TO DO ▸
Pull out every line of the entries below that contains the word "knives", and copy each one word for word.

-- START OF SUPPLIED MATERIAL --

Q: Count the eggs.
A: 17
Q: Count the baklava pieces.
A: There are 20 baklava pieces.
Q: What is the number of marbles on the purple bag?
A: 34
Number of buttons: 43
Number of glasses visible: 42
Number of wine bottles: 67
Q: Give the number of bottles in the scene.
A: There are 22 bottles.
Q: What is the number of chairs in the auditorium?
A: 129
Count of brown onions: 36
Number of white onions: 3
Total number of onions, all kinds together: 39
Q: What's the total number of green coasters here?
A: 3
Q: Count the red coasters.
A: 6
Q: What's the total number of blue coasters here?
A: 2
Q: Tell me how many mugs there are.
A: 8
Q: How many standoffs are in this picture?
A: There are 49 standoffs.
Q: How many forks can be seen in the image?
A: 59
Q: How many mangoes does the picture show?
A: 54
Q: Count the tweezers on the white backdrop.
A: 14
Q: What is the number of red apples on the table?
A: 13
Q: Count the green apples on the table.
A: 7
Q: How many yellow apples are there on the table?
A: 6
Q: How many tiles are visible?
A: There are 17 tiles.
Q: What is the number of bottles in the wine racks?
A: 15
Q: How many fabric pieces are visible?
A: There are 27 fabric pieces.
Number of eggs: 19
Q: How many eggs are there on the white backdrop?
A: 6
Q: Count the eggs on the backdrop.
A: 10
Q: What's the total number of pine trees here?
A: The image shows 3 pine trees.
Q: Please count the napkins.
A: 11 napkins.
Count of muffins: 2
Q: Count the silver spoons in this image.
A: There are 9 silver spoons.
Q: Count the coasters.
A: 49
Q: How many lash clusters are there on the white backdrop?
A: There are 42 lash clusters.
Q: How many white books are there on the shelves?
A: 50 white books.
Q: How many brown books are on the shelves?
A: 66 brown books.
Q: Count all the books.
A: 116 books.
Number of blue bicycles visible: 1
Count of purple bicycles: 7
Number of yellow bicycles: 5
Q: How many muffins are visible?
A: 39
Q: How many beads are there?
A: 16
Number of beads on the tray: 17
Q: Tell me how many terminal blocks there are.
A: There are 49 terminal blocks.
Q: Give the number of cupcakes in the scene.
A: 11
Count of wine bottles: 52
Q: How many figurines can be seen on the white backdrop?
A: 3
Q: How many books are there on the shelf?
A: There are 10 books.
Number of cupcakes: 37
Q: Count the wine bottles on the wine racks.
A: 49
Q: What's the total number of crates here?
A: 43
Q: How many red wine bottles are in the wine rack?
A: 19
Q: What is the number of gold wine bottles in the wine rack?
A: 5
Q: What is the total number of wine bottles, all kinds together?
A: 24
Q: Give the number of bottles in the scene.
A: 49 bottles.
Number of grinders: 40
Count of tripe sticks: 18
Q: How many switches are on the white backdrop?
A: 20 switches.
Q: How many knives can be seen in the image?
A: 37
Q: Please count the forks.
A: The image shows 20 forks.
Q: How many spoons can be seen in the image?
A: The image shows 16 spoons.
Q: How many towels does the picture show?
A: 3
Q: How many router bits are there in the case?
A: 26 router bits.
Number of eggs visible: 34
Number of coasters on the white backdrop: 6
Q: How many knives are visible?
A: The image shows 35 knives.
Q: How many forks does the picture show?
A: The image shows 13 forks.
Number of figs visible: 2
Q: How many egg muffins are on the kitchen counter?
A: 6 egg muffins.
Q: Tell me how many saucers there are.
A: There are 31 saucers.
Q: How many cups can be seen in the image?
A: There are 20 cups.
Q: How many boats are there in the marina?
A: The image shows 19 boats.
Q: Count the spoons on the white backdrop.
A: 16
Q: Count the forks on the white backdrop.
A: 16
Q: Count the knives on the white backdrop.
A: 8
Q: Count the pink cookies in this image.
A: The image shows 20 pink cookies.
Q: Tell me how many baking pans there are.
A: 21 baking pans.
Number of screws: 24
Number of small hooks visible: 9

-- END OF SUPPLIED MATERIAL --

SOLUTION FOR THIS PROBLEM ▸
Q: How many knives can be seen in the image?
Q: How many knives are visible?
A: The image shows 35 knives.
Q: Count the knives on the white backdrop.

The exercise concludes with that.